Пожилой человек, он сидел задумавшись и остановившись взглядом, и на лице его было написано: «А ну их всех к черту… не дадут позабыться. А жизнь коротка…» Он «ушел» от нас на минуту, но странное дело — именно в эту минуту мы все посмотрели… вдруг посмотрели мы на него… и увидели: «Нет, не дадут забыться».
Мы все уныло переглянулись и не сказали ни слова, но что-то произошло, я думаю, именно в этот миг. А может, мне показалось… я с детства склонен домысливать.
Я не знаю, как родилась эта бредовая мысль — выиграть кубок. Мы как-то не обратили внимания, когда это впервые было произнесено. Но с тех пор мы жили своим секретом. Мы знали, мы помнили, мы твердили друг другу — мы возьмем кубок. Мы сделаем городу этот сюрприз. Пусть поорут, пусть поцелуются лишний раз дедки… оно иногда не вредно. Пусть побеснуются старые… да и малые тоже. «Детишкам нельзя в глаза смотреть»… но и дело не в этом. Не в этом только и дело… Мы не могли это выразить, но мы были счастливы. Интимно скрепленные своим странным заговором, своим секретом, мы продолжали игры на кубок (первые несколько мы еще давно выиграли у «вторых»). Мы выигрывали, но никто не обращал на это внимания. Подумаешь, кубок. Ну, дойдут до одной шестнадцатой… до одной восьмой… надо делом заняться — первенством. Кубка вам не видать, а хотя б до второго места в зоне, хотя б повторить рекорд трехлетней давности — это дело. Они и не знали, что нам «видать» кубок. Они и не знали, что мы его выиграем.
И суть тут не в каком-то азарте, не в картежном или рулеточном интересе. Нет, вся и суть-то в том, что не так. Нас объединяло тепло чего-то ясного, благородного, именно благородного, чего-то такого, что мы давно — черт уж знает когда — не испытывали душевно. Мы стали семьей, воистину настоящей семьей, не по названию, а по сердцу. У нас была своя общая семейная цель и секрет — нечто высокое и одновременно такое простое и точное: взять кубок для города, всех обрадовать.

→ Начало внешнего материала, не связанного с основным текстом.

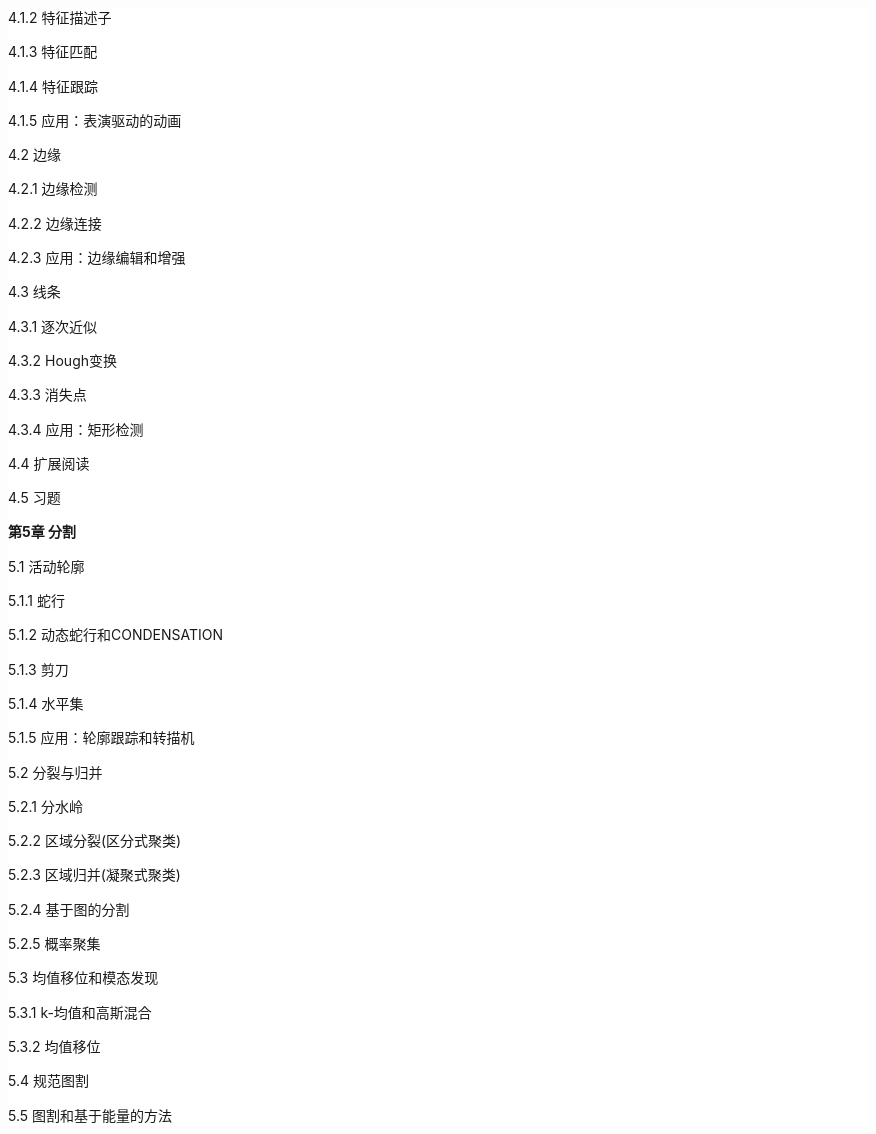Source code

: 4.1.2 特征描述子 

4.1.3 特征匹配 

4.1.4 特征跟踪 

4.1.5 应用：表演驱动的动画 

4.2 边缘 

4.2.1 边缘检测 

4.2.2 边缘连接 

4.2.3 应用：边缘编辑和增强 

4.3 线条 

4.3.1 逐次近似 

4.3.2 Hough变换 

4.3.3 消失点 

4.3.4 应用：矩形检测 

4.4 扩展阅读 

4.5 习题 

**第5章 分割** 

5.1 活动轮廓 

5.1.1 蛇行 

5.1.2 动态蛇行和CONDENSATION 

5.1.3 剪刀 

5.1.4 水平集 

5.1.5 应用：轮廓跟踪和转描机 

5.2 分裂与归并 

5.2.1 分水岭 

5.2.2 区域分裂(区分式聚类) 

5.2.3 区域归并(凝聚式聚类) 

5.2.4 基于图的分割 

5.2.5 概率聚集 

5.3 均值移位和模态发现 

5.3.1 k-均值和高斯混合 

5.3.2 均值移位 

5.4 规范图割 

5.5 图割和基于能量的方法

Увлечение наше вскоре заметили. Нас ругали, к нам придирались за невнимание к первенству, нам ставили палки в колеса, нам перед самой игрой заменяли составы сверху — но все напрасно: мы все, как один, играли как звери и «забирали» с солидным счетом игру за игрой. Я сам за четыре матча «промямлил» лишь два мяча. Дело было не только во мне: защита не могла отобрать, так стремилась догнать до последнего, не могла догнать, так брала подкатом или броском или влезала уж сзади меня в ворота и выносила мячи головой… дело было не только во мне; но и я, и я играл хорошо! Весело и ядрено играть и жить в такой атмосфере, в такой команде, с такой защитой, с такими людьми…

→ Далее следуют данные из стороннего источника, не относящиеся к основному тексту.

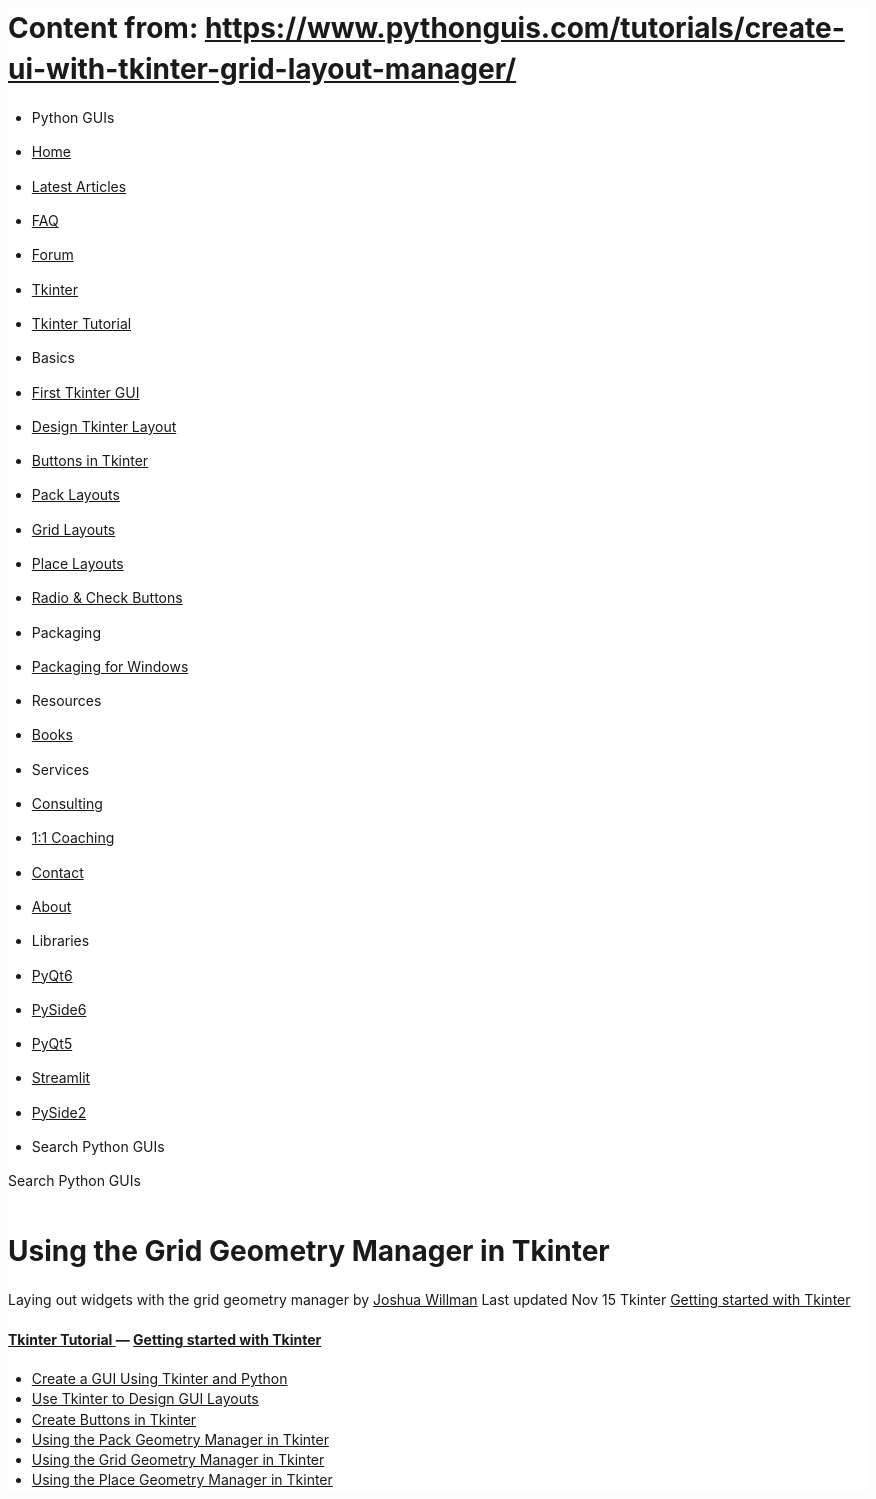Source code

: # Content from: https://www.pythonguis.com/tutorials/create-ui-with-tkinter-grid-layout-manager/

[](https://www.pythonguis.com/tutorials/create-ui-with-tkinter-grid-layout-manager/#menu)
  * Python GUIs
  * [Home](https://www.pythonguis.com/)
  * [Latest Articles](https://www.pythonguis.com/latest/)
  * [FAQ](https://www.pythonguis.com/faq/)
  * [Forum ](https://forum.pythonguis.com/)
  * [Tkinter ](https://www.pythonguis.com/tkinter/)
  * [Tkinter Tutorial ](https://www.pythonguis.com/tkinter-tutorial/)
  * Basics
  * [First Tkinter GUI](https://www.pythonguis.com/tutorials/create-gui-tkinter/)
  * [Design Tkinter Layout](https://www.pythonguis.com/tutorials/use-tkinter-to-design-gui-layout/)
  * [Buttons in Tkinter](https://www.pythonguis.com/tutorials/create-buttons-in-tkinter/)
  * [Pack Layouts](https://www.pythonguis.com/tutorials/create-ui-with-tkinter-pack-layout-manager/)
  * [Grid Layouts](https://www.pythonguis.com/tutorials/create-ui-with-tkinter-grid-layout-manager/)
  * [Place Layouts](https://www.pythonguis.com/tutorials/create-ui-with-tkinter-place-layout-manager/)
  * [Radio & Check Buttons](https://www.pythonguis.com/tutorials/tkinter-radiobutton-and-checkbutton/)
  * Packaging
  * [Packaging for Windows](https://www.pythonguis.com/tutorials/packaging-tkinter-applications-windows-pyinstaller/)
  * Resources
  * [Books](https://www.pythonguis.com/books/)
  * Services
  * [Consulting](https://www.pythonguis.com/hire/)
  * [1:1 Coaching](https://www.pythonguis.com/live/)
  * [Contact](https://www.pythonguis.com/contact/)
  * [About](https://www.pythonguis.com/about/)
  * Libraries
  * [PyQt6](https://www.pythonguis.com/pyqt6/)
  * [PySide6](https://www.pythonguis.com/pyside6/)
  * [PyQt5](https://www.pythonguis.com/pyqt5/)
  * [Streamlit](https://www.pythonguis.com/streamlit/)
  * [PySide2](https://www.pythonguis.com/pyside2/)


  * Search Python GUIs


[](https://www.pythonguis.com "Python GUIs")
Search Python GUIs
# Using the Grid Geometry Manager in Tkinter
Laying out widgets with the grid geometry manager
by [Joshua Willman](https://www.pythonguis.com/authors/joshua-willman/) Last updated Nov 15 Tkinter [ Getting started with Tkinter ](https://www.pythonguis.com/tkinter-tutorial/#tkinter-getting-started)
#### [ Tkinter Tutorial ](https://www.pythonguis.com/tkinter-tutorial/) — [Getting started with Tkinter](https://www.pythonguis.com/tkinter-tutorial/#tkinter-getting-started)
  * [Create a GUI Using Tkinter and Python](https://www.pythonguis.com/tutorials/create-gui-tkinter/)
  * [Use Tkinter to Design GUI Layouts](https://www.pythonguis.com/tutorials/use-tkinter-to-design-gui-layout/)
  * [Create Buttons in Tkinter](https://www.pythonguis.com/tutorials/create-buttons-in-tkinter/)
  * [Using the Pack Geometry Manager in Tkinter](https://www.pythonguis.com/tutorials/create-ui-with-tkinter-pack-layout-manager/)
  * [Using the Grid Geometry Manager in Tkinter](https://www.pythonguis.com/tutorials/create-ui-with-tkinter-grid-layout-manager/)
  * [Using the Place Geometry Manager in Tkinter](https://www.pythonguis.com/tutorials/create-ui-with-tkinter-place-layout-manager/)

И — финал. Никто уже не шутил ни в городе, ни за городом. С замиранием сердца все ждали конца этого необъяснимого, загадочного нашего шествия — у которого ведь и правда не было никаких особых причин!

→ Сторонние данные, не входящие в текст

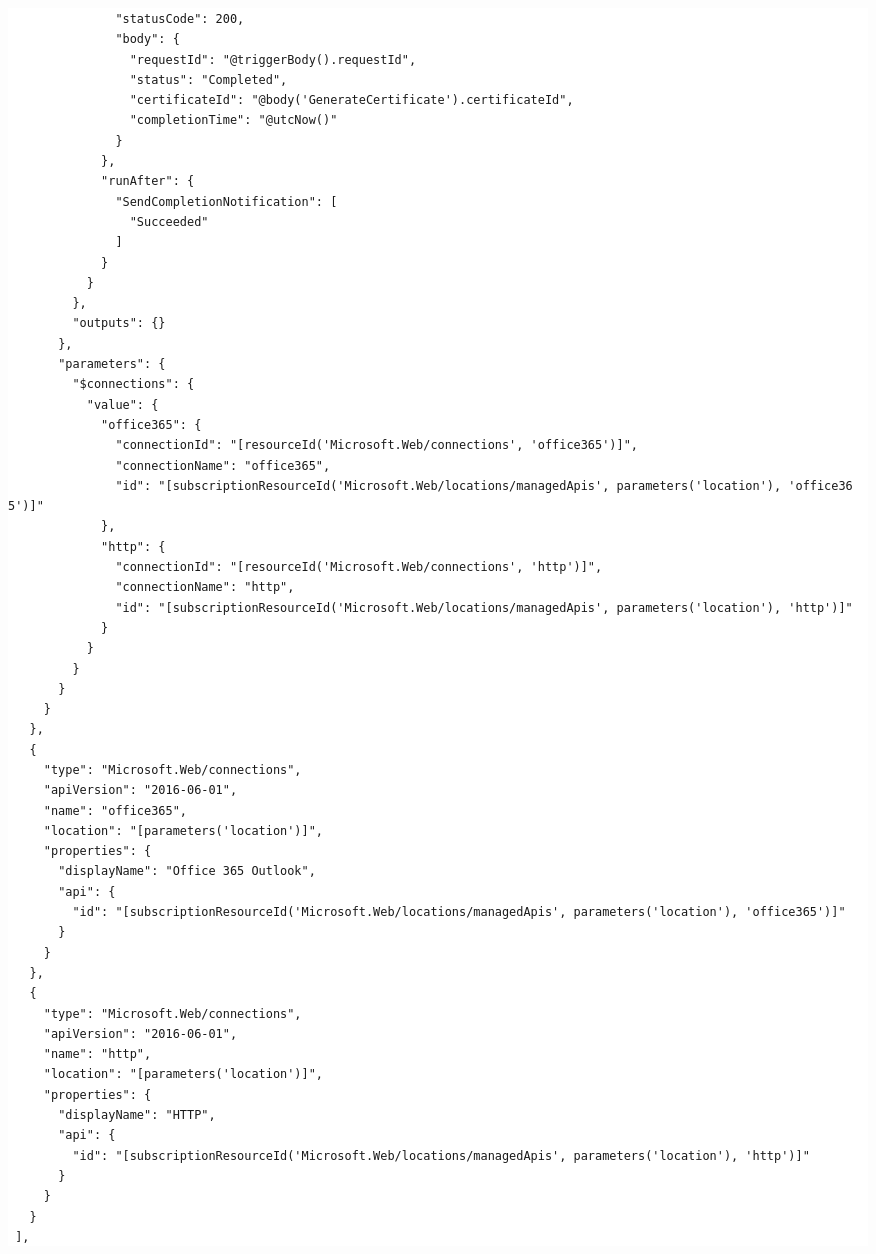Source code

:                    "statusCode": 200,
                   "body": {
                     "requestId": "@triggerBody().requestId",
                     "status": "Completed",
                     "certificateId": "@body('GenerateCertificate').certificateId",
                     "completionTime": "@utcNow()"
                   }
                 },
                 "runAfter": {
                   "SendCompletionNotification": [
                     "Succeeded"
                   ]
                 }
               }
             },
             "outputs": {}
           },
           "parameters": {
             "$connections": {
               "value": {
                 "office365": {
                   "connectionId": "[resourceId('Microsoft.Web/connections', 'office365')]",
                   "connectionName": "office365",
                   "id": "[subscriptionResourceId('Microsoft.Web/locations/managedApis', parameters('location'), 'office365')]"
                 },
                 "http": {
                   "connectionId": "[resourceId('Microsoft.Web/connections', 'http')]",
                   "connectionName": "http",
                   "id": "[subscriptionResourceId('Microsoft.Web/locations/managedApis', parameters('location'), 'http')]"
                 }
               }
             }
           }
         }
       },
       {
         "type": "Microsoft.Web/connections",
         "apiVersion": "2016-06-01",
         "name": "office365",
         "location": "[parameters('location')]",
         "properties": {
           "displayName": "Office 365 Outlook",
           "api": {
             "id": "[subscriptionResourceId('Microsoft.Web/locations/managedApis', parameters('location'), 'office365')]"
           }
         }
       },
       {
         "type": "Microsoft.Web/connections",
         "apiVersion": "2016-06-01",
         "name": "http",
         "location": "[parameters('location')]",
         "properties": {
           "displayName": "HTTP",
           "api": {
             "id": "[subscriptionResourceId('Microsoft.Web/locations/managedApis', parameters('location'), 'http')]"
           }
         }
       }
     ],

Никаких особых причин, кроме «причин чисто внутренних».
Я не мог никому сказать о решении Мыльникова, нападающего наших противников. Я не мог никому сказать… это бы все погубило. Это бы сорвало нервы, это бы… это… нет, это не могло быть вмешано в то наивное, трогательное и умильное, что представляла ныне собою наша команда. Это бы все сломило как-то. Я знал, я чувствовал это: бывают такие чувства, которые и несомненны, и точны, и тут же невыразимы.
Да и какую там травму мне сделает этот упырь… подумаешь, испугали.
Пусть стукнет поддых или в косточку, по ноге. Полежу и пойду.
Я все же спортсмен и мужчина.
…— Я глубоко уверен, что все вы, дорогие товарищи, выполните свой долг. Слишком много стыда натерпелись мы в эти годы. Вы должны отстоять спортивную честь нашего древнего и молодого, нашего любимого города, и общественность твердо уверена, что вы добьетесь решительного успеха. Теперь еще отдохните, а после — сюда, на разминку… и с богом. Ни пуха вам ни пера.